» **EXERCISE DETAILS**: Copy out the lines below, starting with the line that contains "な場所にある。偶然には行けない立地だ。自然派ワインを目指し" and continuing up to and including the line that contains "ン・フランソワ・ニックさん、そしてブリュノ・デュシェーヌさ". Reproduce each line word for word and in its original order.

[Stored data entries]
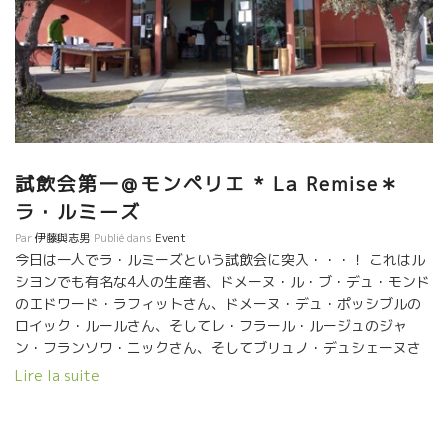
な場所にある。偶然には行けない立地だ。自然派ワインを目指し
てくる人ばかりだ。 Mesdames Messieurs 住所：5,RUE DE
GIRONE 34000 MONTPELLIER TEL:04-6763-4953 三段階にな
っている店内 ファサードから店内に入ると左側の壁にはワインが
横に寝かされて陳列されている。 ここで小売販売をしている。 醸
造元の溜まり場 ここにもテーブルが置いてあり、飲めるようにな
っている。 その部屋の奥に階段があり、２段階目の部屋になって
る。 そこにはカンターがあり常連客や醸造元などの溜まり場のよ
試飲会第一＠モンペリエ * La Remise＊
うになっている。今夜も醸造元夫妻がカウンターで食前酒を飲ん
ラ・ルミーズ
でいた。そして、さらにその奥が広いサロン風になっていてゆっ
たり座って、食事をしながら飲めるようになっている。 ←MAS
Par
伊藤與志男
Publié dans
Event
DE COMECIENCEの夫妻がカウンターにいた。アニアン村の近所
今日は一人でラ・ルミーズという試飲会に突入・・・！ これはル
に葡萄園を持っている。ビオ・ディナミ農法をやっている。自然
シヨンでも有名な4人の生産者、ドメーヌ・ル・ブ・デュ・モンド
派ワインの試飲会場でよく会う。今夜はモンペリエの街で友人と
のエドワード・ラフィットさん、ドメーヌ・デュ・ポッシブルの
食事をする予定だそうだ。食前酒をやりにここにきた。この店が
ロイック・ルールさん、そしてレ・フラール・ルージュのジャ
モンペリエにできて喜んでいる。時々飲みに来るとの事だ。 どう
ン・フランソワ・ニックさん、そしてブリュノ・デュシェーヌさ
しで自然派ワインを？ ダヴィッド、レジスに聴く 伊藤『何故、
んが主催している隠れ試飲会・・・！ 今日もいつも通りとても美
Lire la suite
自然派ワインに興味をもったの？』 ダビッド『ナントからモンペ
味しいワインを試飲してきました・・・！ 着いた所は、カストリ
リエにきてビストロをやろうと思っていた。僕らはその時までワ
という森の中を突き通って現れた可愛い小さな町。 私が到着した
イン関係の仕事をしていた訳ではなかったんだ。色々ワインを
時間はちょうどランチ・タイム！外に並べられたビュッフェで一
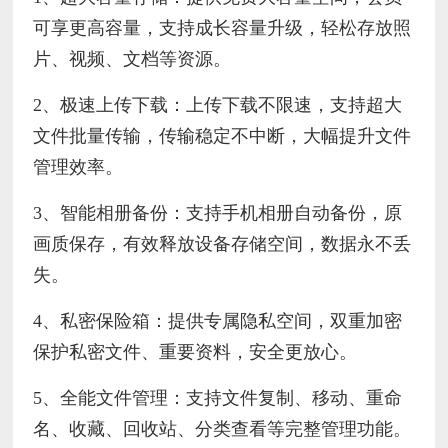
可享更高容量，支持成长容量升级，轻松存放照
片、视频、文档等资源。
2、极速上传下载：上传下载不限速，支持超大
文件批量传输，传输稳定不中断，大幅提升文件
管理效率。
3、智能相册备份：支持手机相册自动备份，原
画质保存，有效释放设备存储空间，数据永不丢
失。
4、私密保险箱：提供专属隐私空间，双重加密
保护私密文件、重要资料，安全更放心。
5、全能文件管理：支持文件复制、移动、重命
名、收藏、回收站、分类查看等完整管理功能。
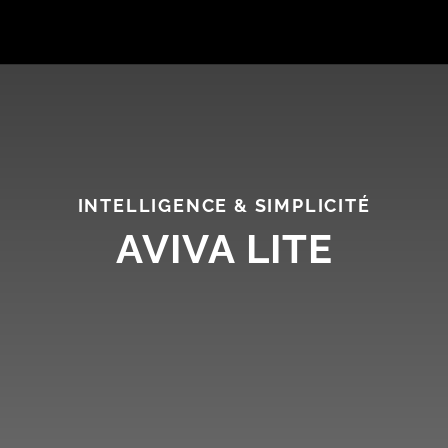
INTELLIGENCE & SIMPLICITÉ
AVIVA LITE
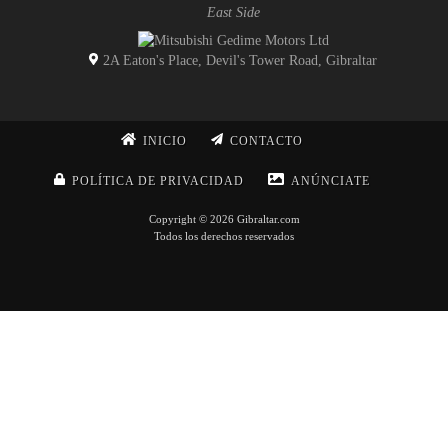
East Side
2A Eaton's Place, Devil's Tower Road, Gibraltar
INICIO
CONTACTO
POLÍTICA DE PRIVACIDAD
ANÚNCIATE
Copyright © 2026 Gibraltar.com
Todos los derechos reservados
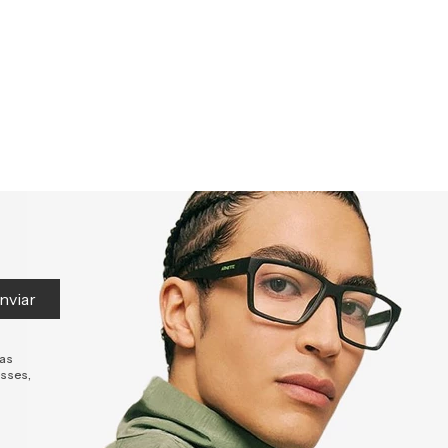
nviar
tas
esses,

--

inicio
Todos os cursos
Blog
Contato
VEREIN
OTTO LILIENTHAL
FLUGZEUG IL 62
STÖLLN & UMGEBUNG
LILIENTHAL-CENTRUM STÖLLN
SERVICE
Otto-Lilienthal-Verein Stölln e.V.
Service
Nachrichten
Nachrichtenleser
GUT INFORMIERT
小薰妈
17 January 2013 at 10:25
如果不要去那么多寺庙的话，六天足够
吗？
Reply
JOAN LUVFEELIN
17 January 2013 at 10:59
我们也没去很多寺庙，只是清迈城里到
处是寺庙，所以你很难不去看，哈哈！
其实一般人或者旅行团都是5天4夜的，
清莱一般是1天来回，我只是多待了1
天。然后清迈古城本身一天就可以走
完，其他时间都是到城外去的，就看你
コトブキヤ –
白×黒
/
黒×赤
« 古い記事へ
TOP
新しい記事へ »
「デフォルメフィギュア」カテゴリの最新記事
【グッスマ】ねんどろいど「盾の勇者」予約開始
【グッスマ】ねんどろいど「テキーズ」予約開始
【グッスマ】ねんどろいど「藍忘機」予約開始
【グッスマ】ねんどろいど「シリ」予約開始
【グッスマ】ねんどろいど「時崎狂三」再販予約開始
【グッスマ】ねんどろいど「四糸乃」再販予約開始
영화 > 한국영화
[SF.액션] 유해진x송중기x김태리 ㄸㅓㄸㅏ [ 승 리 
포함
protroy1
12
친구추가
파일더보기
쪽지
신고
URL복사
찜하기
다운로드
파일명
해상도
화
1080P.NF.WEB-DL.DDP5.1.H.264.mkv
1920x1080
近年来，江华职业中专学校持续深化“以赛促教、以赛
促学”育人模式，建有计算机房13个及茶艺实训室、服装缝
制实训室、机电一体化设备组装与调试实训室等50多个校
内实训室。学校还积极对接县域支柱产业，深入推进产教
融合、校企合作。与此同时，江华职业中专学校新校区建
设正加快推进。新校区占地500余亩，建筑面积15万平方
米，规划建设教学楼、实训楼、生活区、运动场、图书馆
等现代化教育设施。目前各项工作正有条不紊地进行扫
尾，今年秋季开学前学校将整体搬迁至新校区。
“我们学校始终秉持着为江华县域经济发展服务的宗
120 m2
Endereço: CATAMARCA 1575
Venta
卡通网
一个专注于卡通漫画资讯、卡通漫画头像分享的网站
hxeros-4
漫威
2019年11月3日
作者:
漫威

» **RESPONSE**:
な場所にある。偶然には行けない立地だ。自然派ワインを目指し
てくる人ばかりだ。 Mesdames Messieurs 住所：5,RUE DE
GIRONE 34000 MONTPELLIER TEL:04-6763-4953 三段階にな
っている店内 ファサードから店内に入ると左側の壁にはワインが
横に寝かされて陳列されている。 ここで小売販売をしている。 醸
造元の溜まり場 ここにもテーブルが置いてあり、飲めるようにな
っている。 その部屋の奥に階段があり、２段階目の部屋になって
る。 そこにはカンターがあり常連客や醸造元などの溜まり場のよ
試飲会第一＠モンペリエ * La Remise＊
うになっている。今夜も醸造元夫妻がカウンターで食前酒を飲ん
ラ・ルミーズ
でいた。そして、さらにその奥が広いサロン風になっていてゆっ
たり座って、食事をしながら飲めるようになっている。 ←MAS
Par
伊藤與志男
Publié dans
Event
DE COMECIENCEの夫妻がカウンターにいた。アニアン村の近所
今日は一人でラ・ルミーズという試飲会に突入・・・！ これはル
に葡萄園を持っている。ビオ・ディナミ農法をやっている。自然
シヨンでも有名な4人の生産者、ドメーヌ・ル・ブ・デュ・モンド
派ワインの試飲会場でよく会う。今夜はモンペリエの街で友人と
のエドワード・ラフィットさん、ドメーヌ・デュ・ポッシブルの
食事をする予定だそうだ。食前酒をやりにここにきた。この店が
ロイック・ルールさん、そしてレ・フラール・ルージュのジャ
モンペリエにできて喜んでいる。時々飲みに来るとの事だ。 どう
ン・フランソワ・ニックさん、そしてブリュノ・デュシェーヌさ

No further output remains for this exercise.